=== Texto de partida ===

Apenas tres entrenamientos para preparar el partido, jugadores desgastados por los compromisos internacionales y una legión de lesionados –Benteke, Firmino, Joe Gómez, Ings, Sturridge, Lovren, Flanagan y Henderson– iban a limitar demasiado el grado de influencia de Jürgen Klopp sobre el nuevo Liverpool en su visita a White Hart Lane.
El entrenador alemán cogía un equipo al que Rodgers había convertido en un banco de pruebas continuo en el que las variantes de sistemas, de piezas y los cambios de demarcación de jugadores –agudizado todo por las lesiones– habían confundido al colectivo, impidiendo el afianzamiento de un patrón reconocible. Este cóctel cristalizaba en un equipo sin alma, desnortado y que encadenaba partidos vacíos de juego que no decían nada acerca de la dirección en la que iba a crecer el equipo.

=== Material proporcionado ===

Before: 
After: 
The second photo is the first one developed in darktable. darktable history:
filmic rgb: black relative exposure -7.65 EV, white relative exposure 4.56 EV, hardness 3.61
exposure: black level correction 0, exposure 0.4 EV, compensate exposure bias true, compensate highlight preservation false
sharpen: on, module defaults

===

→ **Objetivo del ejercicio**: Transcribe íntegro el texto sobre el Liverpool de Jürgen Klopp, sin modificar ninguna palabra ni ningún signo.

→ **Respuesta esperada**:
Apenas tres entrenamientos para preparar el partido, jugadores desgastados por los compromisos internacionales y una legión de lesionados –Benteke, Firmino, Joe Gómez, Ings, Sturridge, Lovren, Flanagan y Henderson– iban a limitar demasiado el grado de influencia de Jürgen Klopp sobre el nuevo Liverpool en su visita a White Hart Lane.
El entrenador alemán cogía un equipo al que Rodgers había convertido en un banco de pruebas continuo en el que las variantes de sistemas, de piezas y los cambios de demarcación de jugadores –agudizado todo por las lesiones– habían confundido al colectivo, impidiendo el afianzamiento de un patrón reconocible. Este cóctel cristalizaba en un equipo sin alma, desnortado y que encadenaba partidos vacíos de juego que no decían nada acerca de la dirección en la que iba a crecer el equipo.